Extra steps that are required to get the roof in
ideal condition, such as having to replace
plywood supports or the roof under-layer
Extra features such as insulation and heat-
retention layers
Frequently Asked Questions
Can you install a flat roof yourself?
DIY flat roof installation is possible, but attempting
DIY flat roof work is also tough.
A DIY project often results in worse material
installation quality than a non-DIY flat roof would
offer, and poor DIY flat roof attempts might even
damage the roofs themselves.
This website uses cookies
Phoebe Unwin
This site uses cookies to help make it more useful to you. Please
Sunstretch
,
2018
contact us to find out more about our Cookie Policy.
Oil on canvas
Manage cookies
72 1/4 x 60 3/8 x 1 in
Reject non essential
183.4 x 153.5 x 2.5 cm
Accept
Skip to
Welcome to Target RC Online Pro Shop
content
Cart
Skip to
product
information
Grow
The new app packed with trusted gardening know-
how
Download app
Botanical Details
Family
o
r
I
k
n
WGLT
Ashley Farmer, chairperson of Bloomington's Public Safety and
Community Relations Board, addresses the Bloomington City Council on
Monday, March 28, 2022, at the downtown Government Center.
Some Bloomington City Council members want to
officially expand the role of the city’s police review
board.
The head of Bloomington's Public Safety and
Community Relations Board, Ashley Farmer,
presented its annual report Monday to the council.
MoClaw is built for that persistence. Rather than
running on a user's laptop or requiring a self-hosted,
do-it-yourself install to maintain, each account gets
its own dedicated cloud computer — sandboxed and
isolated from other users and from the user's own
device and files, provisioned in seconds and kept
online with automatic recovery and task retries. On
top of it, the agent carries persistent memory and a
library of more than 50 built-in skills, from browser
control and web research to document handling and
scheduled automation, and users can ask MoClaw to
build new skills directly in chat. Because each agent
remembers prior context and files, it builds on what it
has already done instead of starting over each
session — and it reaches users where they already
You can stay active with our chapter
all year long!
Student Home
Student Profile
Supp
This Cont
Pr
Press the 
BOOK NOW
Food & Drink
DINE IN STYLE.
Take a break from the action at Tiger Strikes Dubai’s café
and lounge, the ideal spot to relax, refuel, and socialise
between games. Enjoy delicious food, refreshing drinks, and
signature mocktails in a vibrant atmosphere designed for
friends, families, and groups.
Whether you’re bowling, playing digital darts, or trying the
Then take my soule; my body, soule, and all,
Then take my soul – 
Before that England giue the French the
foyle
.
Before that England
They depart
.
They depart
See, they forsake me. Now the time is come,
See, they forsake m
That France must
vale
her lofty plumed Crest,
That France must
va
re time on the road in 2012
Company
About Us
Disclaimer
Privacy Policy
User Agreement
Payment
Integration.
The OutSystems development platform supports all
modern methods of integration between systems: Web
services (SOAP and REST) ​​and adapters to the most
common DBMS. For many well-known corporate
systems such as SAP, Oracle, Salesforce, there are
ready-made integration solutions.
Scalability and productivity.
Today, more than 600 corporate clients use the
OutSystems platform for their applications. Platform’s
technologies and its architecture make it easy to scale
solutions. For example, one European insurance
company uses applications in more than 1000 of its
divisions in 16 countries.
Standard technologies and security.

- _Your instructions_
Show all lines above holding "flat".

- _Task response_
Can you install a flat roof yourself?
DIY flat roof installation is possible, but attempting
DIY flat roof work is also tough.
installation quality than a non-DIY flat roof would
offer, and poor DIY flat roof attempts might even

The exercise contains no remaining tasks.